Highland Housing Under Pressure: What the Latest Caithness Committee Report Really Tells Us

23rd April 2026

The latest Highland Council Caithness Committee Housing Management Performance Report (2025–26) offers a detailed snapshot of how social housing services are performing across the region. On the surface, it is a routine governance update—tracking repairs, allocations, rent collection, and tenant satisfaction.

But beneath the figures lies a broader story about the pressures shaping housing in the Highlands today: rising demand, constrained supply, and the growing difficulty of balancing expectations with capacity.

Taken together, the report does not point to a system in crisis—but it does show a system operating under persistent and structural strain.

A system measured by pressure points

At its core, the report is designed to assess performance against the Scottish Social Housing Charter, which sets national standards for social landlords. This includes how quickly repairs are carried out, how effectively homes are re-let, and whether tenants are receiving acceptable levels of service.

These indicators may seem technical, but they reflect something more fundamental: whether the council’s housing system is keeping pace with the real-world needs of communities across a large and geographically complex region.

The key areas under review typically include:

Emergency and routine repair response times
Turnaround times for empty properties (voids)
Rent collection performance
Maintenance and safety compliance
Tenant satisfaction levels
Demand for housing and allocation outcomes
Pressures in temporary accommodation and homelessness services

Demand is outpacing supply

One of the underlying realities shaping the report is the continued high demand for social housing across the Highlands.

In many communities, particularly in and around Inverness and other growing settlements, demand consistently exceeds supply. This creates a situation where:

Waiting times remain significant
Allocation decisions become increasingly competitive
Temporary accommodation pressures grow

Rural areas face a slightly different challenge: even where demand is lower in absolute terms, limited availability and scattered stock make service delivery more complex and expensive.

The result is a housing system that is constantly balancing competing pressures across very different local contexts.

Repairs, maintenance, and ageing stock

Another consistent theme is the challenge of maintaining existing housing stock.

Much of the council’s housing portfolio includes older properties that require ongoing investment. This places pressure on:

Reactive repairs (fixing issues as they arise)
Planned maintenance programmes
Compliance with safety and regulatory standards

In practical terms, this means housing teams must constantly balance short-term demand—such as urgent repairs—with longer-term investment in improving the overall condition of the stock.

Where resources are stretched, delays can emerge, particularly in non-urgent repair categories.

Temporary accommodation and homelessness pressures

A particularly important pressure point highlighted across housing performance reporting in recent years is the demand for temporary accommodation.

Like many parts of Scotland, the Highlands have seen increased pressure in this area, driven by:

Housing shortages in key areas
Wider cost-of-living pressures
Reduced availability of private rental properties

This places additional strain on council housing services, as temporary accommodation relies on a limited pool of available properties and funding.

Compliance and service standards

Alongside demand pressures, the council must also meet strict national requirements around housing safety and compliance.

This includes:

Electrical safety checks
Building maintenance standards
Gas safety (where applicable)
Overall property condition monitoring

These obligations are non-negotiable and form an essential part of tenant protection.
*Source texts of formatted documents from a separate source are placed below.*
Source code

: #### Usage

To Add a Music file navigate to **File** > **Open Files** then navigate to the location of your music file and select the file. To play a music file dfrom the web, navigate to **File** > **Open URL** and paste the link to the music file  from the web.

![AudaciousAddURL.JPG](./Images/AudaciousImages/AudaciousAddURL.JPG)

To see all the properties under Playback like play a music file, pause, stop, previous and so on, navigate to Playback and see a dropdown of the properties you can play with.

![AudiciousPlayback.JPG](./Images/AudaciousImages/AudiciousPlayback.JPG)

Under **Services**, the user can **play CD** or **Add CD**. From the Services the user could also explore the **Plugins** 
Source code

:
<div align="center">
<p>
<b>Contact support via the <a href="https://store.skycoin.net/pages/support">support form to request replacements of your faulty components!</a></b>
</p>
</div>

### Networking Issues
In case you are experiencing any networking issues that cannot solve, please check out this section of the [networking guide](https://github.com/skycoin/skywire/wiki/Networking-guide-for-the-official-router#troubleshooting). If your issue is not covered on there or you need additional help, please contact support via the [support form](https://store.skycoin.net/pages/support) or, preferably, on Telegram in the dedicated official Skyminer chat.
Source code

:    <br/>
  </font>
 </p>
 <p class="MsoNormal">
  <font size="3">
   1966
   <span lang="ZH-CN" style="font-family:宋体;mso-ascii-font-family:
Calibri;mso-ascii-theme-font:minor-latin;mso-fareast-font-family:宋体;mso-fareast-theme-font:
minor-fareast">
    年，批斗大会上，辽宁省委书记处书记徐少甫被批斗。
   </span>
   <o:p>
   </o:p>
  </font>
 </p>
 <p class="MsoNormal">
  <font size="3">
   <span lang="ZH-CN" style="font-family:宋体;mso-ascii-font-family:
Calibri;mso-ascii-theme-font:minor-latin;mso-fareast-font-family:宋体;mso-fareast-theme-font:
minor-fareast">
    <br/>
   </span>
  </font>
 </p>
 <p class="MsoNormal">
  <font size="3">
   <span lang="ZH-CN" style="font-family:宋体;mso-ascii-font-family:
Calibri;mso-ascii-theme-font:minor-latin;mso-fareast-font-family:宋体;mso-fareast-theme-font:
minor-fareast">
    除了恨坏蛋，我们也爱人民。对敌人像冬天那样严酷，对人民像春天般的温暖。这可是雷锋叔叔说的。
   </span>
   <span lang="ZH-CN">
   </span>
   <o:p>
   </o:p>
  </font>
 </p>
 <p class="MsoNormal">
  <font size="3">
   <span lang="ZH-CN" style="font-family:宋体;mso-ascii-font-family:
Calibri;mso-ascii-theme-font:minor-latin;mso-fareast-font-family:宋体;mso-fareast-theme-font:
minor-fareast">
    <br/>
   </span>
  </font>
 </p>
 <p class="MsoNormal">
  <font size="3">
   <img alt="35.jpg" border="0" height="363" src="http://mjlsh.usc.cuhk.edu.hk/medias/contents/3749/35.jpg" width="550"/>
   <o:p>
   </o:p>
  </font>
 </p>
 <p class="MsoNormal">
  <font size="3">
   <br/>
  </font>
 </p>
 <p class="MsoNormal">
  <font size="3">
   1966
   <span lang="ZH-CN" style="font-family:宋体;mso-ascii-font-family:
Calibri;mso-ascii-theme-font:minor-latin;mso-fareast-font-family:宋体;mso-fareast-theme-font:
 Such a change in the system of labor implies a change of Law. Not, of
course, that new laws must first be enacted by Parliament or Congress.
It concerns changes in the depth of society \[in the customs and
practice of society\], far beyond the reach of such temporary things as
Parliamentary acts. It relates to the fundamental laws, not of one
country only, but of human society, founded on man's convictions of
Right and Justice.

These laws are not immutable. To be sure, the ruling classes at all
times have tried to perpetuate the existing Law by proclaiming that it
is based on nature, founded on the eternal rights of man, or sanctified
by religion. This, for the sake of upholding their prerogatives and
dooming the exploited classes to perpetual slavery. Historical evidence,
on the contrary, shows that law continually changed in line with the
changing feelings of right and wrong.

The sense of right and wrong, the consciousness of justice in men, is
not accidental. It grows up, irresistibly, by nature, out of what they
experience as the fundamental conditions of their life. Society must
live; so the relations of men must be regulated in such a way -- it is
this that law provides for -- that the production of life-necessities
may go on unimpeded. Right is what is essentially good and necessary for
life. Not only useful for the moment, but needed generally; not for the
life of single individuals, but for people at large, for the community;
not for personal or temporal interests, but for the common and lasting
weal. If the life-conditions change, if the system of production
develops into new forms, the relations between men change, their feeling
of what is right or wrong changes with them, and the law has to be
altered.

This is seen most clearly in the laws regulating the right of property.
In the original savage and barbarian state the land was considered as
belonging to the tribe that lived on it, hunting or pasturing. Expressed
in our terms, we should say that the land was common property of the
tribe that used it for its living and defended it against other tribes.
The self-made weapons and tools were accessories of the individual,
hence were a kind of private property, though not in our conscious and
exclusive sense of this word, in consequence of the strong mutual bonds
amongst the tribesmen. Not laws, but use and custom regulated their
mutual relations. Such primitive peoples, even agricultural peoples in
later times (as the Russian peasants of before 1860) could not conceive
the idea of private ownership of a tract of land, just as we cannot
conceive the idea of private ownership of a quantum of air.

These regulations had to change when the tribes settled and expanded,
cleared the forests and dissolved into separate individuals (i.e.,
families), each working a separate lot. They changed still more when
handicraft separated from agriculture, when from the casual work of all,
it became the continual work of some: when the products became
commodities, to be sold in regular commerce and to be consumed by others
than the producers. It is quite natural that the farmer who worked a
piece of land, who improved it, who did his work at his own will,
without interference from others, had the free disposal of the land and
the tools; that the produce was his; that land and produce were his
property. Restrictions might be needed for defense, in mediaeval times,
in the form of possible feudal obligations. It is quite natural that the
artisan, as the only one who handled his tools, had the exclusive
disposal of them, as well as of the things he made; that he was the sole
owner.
However, they also add further operational pressure in a system already managing high levels of demand.

What the report ultimately shows

While the report is primarily a performance document, its broader message is clear:

The Highland housing system is not failing—but it is operating in a context where demand, geography, and resource constraints are constantly pulling in different directions.

This creates a steady, ongoing tension between:

Maintaining standards
Meeting demand
Managing limited housing stock
Delivering timely repairs and services

The bigger picture: housing as a structural challenge

What makes housing in the Highlands distinctive is not just demand levels, but geography and demographics. A dispersed population, ageing housing stock, and limited new supply all combine to create a system where small pressures can quickly become significant operational challenges.

Unlike urban housing systems, there is less flexibility to absorb shocks or rapidly expand supply.

As a result, performance reporting like this is not just administrative it is one of the few ways to track how well the system is adapting to long-term structural pressures.

The Highland Council housing performance report is, on the surface, a routine update on service delivery. But in reality, it reflects a much deeper challenge: maintaining a stable and responsive housing system in a region where demand is persistent, supply is constrained, and geography makes every service outcome harder to deliver.